Write code to set your alarm clock! Given the day of the week and information about whether you are currently on vacation or not, your code should print the time you want to be woken up following these constraints: 

Weekdays, the alarm should be "7:00" and on the weekend it should be "10:00". Unless we are on vacation -- then on weekdays it should be "10:00" and weekends it should be "off".


Encode the weeks days as ints in the following way: 0=Sun, 1=Mon, 2=Tue, ...6=Sat. Encode the vacation infromation as boolean. Your code should assign the correct time to a variable as a string (following this format: "7:00") and print it.

Note: Encoding the days as an integer helps you with defining conditions. You can check whether the week day is in a certain interval (instead of writing code for every single day). 

In [None]:
# your code here

### Debugging

*The following debugging exercise is borrowed from the [Python for Text Analysis](https://github.com/cltl/python-for-text-analysis/blob/master/Assignments/ASSIGNMENT-1.ipynb) course*

Debugging skills come in really handy, especially when you will be working with bigger programs. Therefore, it is good to practice this skill early on!

The following cell does not run - it will throw an error instead. Can you figure out what is wrong? There is more than just one problem with the code. Solve the problems one by one and rerun the code after each step to check what is going on.
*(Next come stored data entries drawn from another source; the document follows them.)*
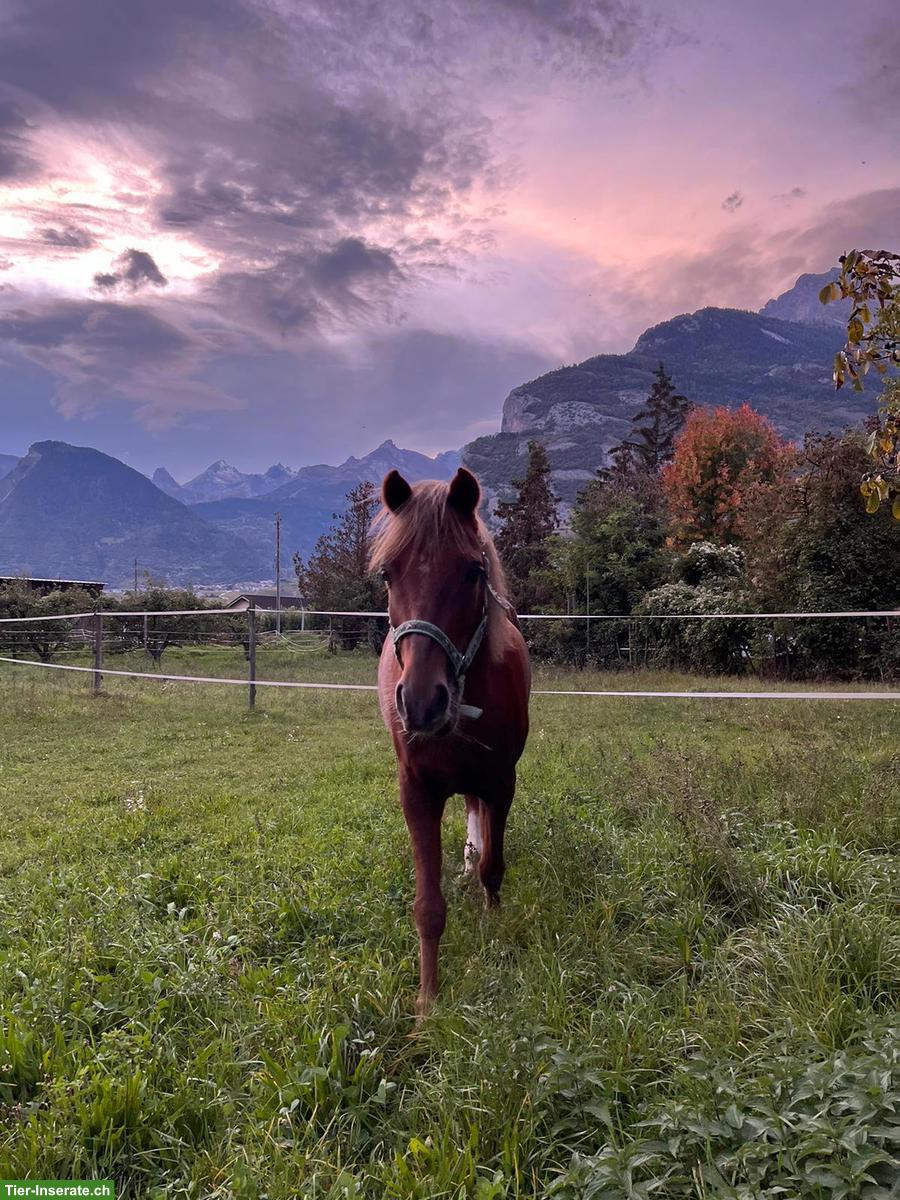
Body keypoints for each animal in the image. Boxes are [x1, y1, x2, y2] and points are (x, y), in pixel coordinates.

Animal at [370, 466, 531, 1015]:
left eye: (472, 572)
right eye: (388, 574)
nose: (422, 702)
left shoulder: (501, 782)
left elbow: (494, 868)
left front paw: (495, 928)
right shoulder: (416, 790)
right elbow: (427, 906)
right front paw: (426, 1003)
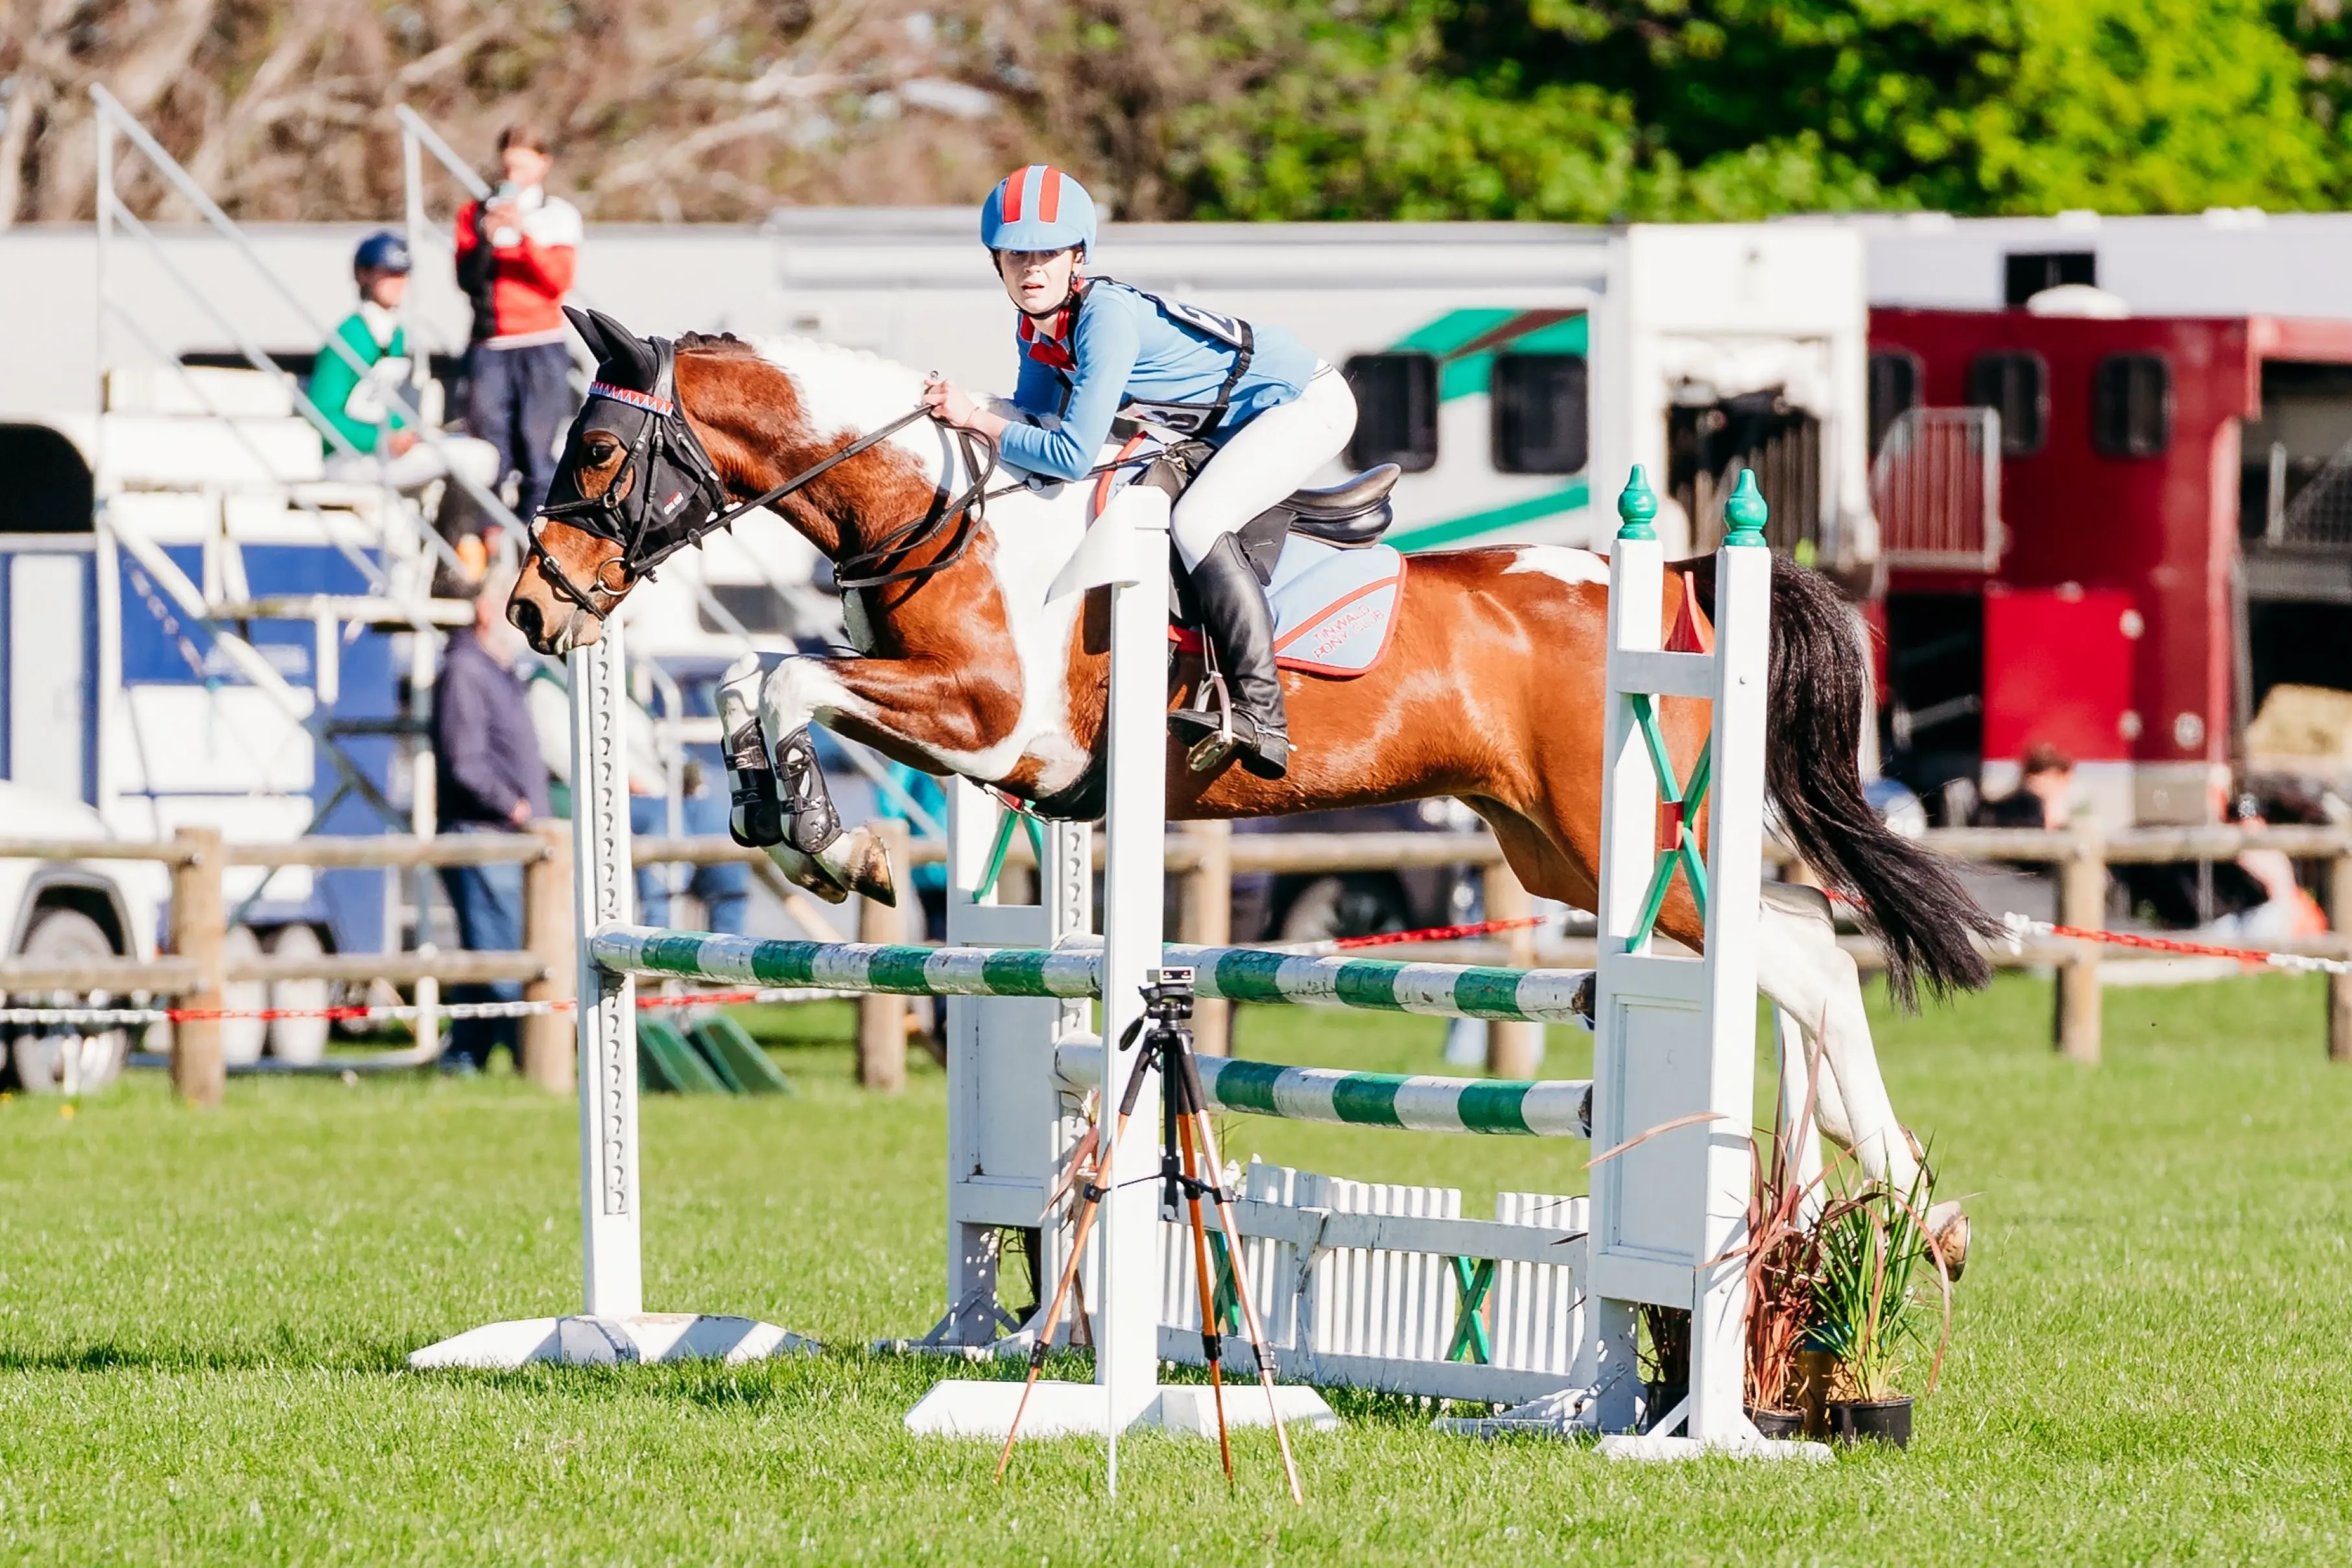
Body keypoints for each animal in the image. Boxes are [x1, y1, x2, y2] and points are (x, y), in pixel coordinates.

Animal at [510, 307, 1995, 1266]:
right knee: (1795, 946)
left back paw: (1904, 1213)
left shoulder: (995, 729)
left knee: (1807, 963)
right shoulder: (966, 733)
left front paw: (831, 842)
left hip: (1628, 847)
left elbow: (784, 677)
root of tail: (1679, 581)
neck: (943, 508)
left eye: (598, 453)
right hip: (1560, 851)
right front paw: (783, 819)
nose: (535, 608)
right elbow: (744, 676)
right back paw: (1844, 1211)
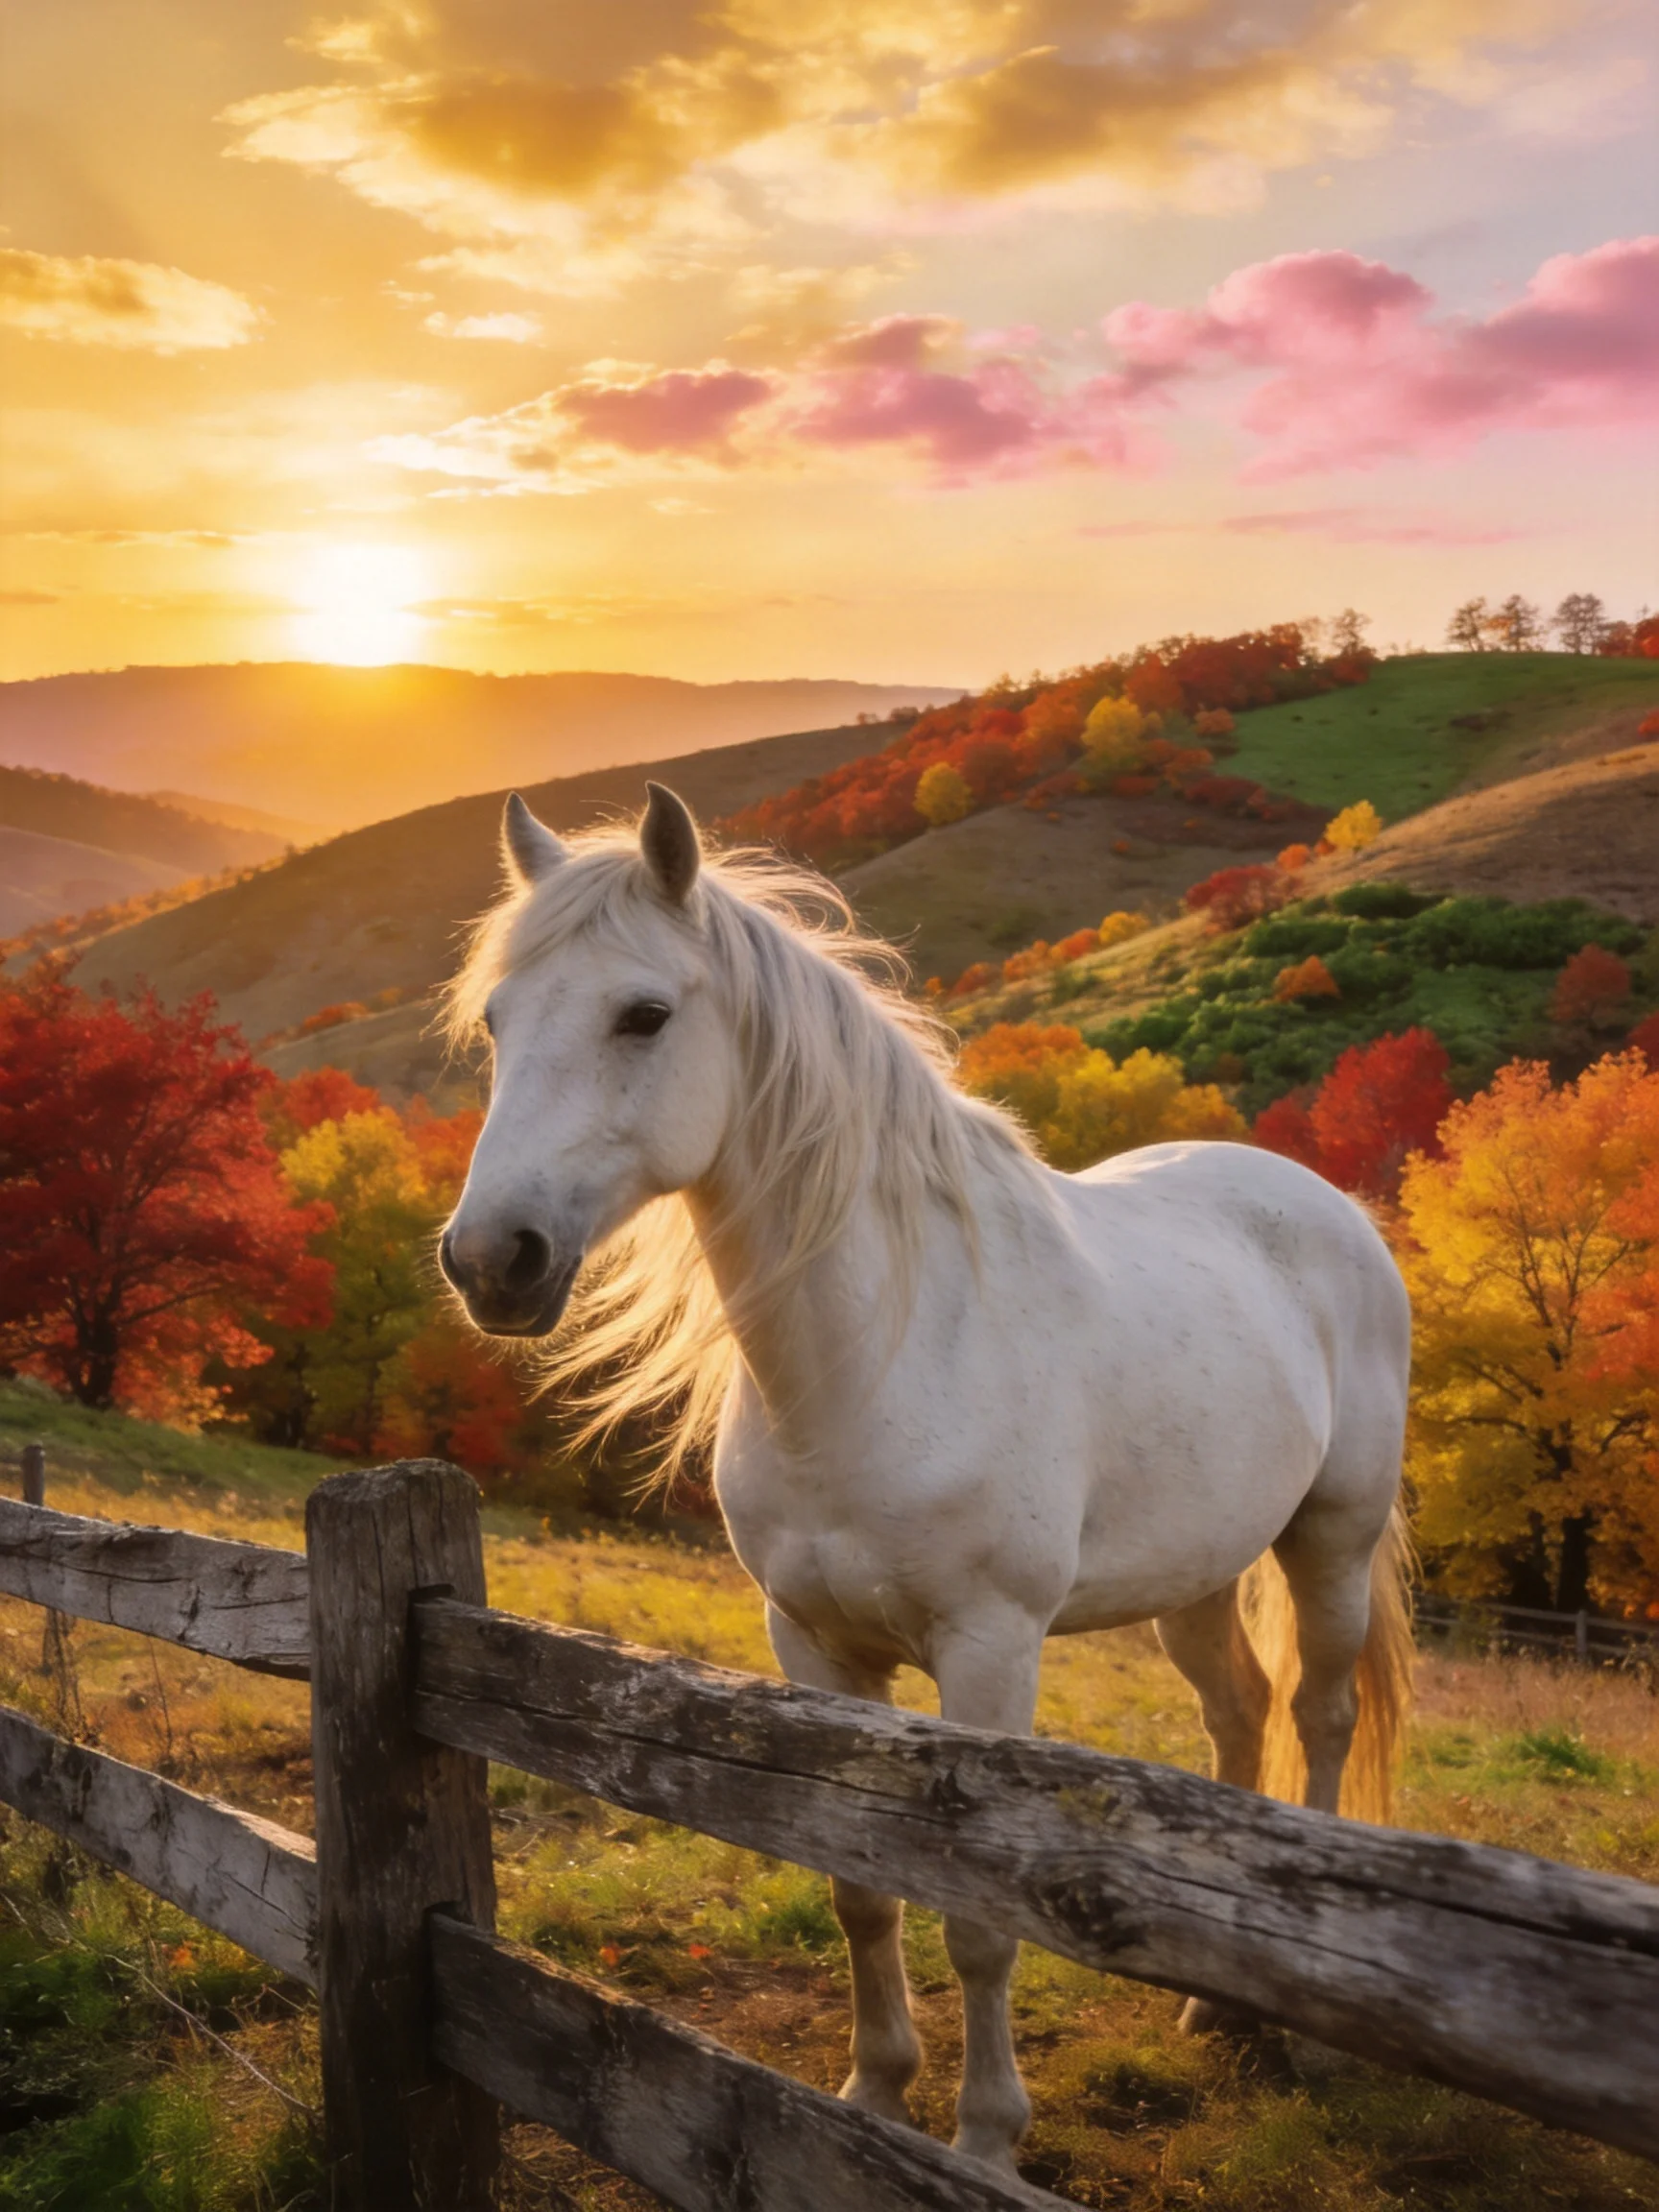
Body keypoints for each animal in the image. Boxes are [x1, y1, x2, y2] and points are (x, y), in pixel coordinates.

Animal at [440, 782, 1415, 2175]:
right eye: (497, 1022)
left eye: (644, 1014)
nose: (490, 1260)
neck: (880, 1355)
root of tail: (1328, 1208)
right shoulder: (813, 1647)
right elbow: (860, 1888)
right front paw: (875, 2094)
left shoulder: (989, 1652)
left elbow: (978, 1918)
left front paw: (984, 2138)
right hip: (1197, 1575)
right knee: (1239, 1716)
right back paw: (1210, 2005)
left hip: (1332, 1541)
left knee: (1320, 1722)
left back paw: (1292, 2030)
**Attention: There is one bug in the code which is NOT going to give you an error message. If you solve all the other bugs, the code runs, but it is not doing what it is supposed to do.**

In [None]:
n_apples = input('How many apples would you like? ')
n_oranges = input('How many oranges would you like? ')
price_apple = 0.20
price_orange = 0.30
limit = 3

print(f'I would like to by {n_apples} apples and {n_oranges} oranges.')
price = n_apples * price_apple + n_oranges * price_orange
print(f'The total price is {price} euros.')

if price > limit: 
    print(f'This is too expensive! I only want to spend {limit} euros.')
    n_apples_new = input('Choose fewer apples. ')
    price_new = n_apples_new * (price_apple + n_oranges) * price_orange
    print(f'The new price is {price_new} euros.')
    if price_new > limit:
        print('Still too expensive! I'm going home.')
    else:
        print('Ok, could you wrap them for me?')
else:
    print('Ok, could you wrap them for me?')

<hr>

## BYOT

We will now begin to apply what you've learned to explore and describe the text you've brought. Probably you already know something about this text. But we will use Python to discover quantitative and qualitative facts that you probably don't know. These abilities set you on a path to already begin to imagine some research questions you might begin to ask.  

Below we'll load the text you've selected for the first time. Be sure you've placed a [valid](../BYOT/README.md) text in the `BYOT` folder or the code will complain!

Have a look at the code below. We haven't yet learned these kinds of statements. You call have a look at [get_byot.py](get_byot.py) to see what's happening. Don't worry if you can't understand it yet! We haven't gotten there!

In [None]:
from get_byot import your_text

### The Stages of Text Exploration

Anytime we sit down with a new dataset or text, we should start off by exploring the dataset a little bit at a time. Some texts can be enormous. And we have to take care that we don't accidentally print something so big that the [kernel](https://en.wikipedia.org/wiki/Kernel_(operating_system)) crashes.

When exploring a text for the first time, start off with very basic information.

Note that in the code above, we've imported a variable called `your_text`. 

Use a Python function to find out what kind of object `your_text` is.

How many characters (how long) is `your_text`?

Use string slices to peek at the first 1000 characters in the text. 

Now peek further (if necessary) to find where the boundary between the metadata and body of your text is.

Some texts will also have metadata at the end. Does yours? Use negative indices to peek at the last several hundred characters at the end of the string. **But be careful, if you accidentally print the whole text, you might overload your browser**. Store the result in a variable first. Print the length of the variable before your print the index.

Now that you know the indices of the front matter and back matter, isolate the body of the text and store it in a variable you can refer back to.

Using the information gleaned in this assignment, discern the following information from the body of your text. Store the results in variables.

* Roughly how many words (determined graphically) does your text contain? (NB: this will be a very rough estimate)
* If your text contains punctuation, how many punctuated units (e.g. sentence, verse) does it contain? You can copy / paste a character if you need to.
* On average, how many words are there per punctuated unit? (this will be rough)
* Take the average you just calculated and create two variants. In one, convert the average to an integer. In the other, call `round()` on the number. Can you determine the difference between these two approaches? Use dummy numbers if you need to in order to answer this.
* Create a 1000 character slice of your body text. Use `split` and a `for` loop to print each individual word in the text. Look back on the end of `Chapter 03 - Strings.ipynb` to remind yourself how to do this.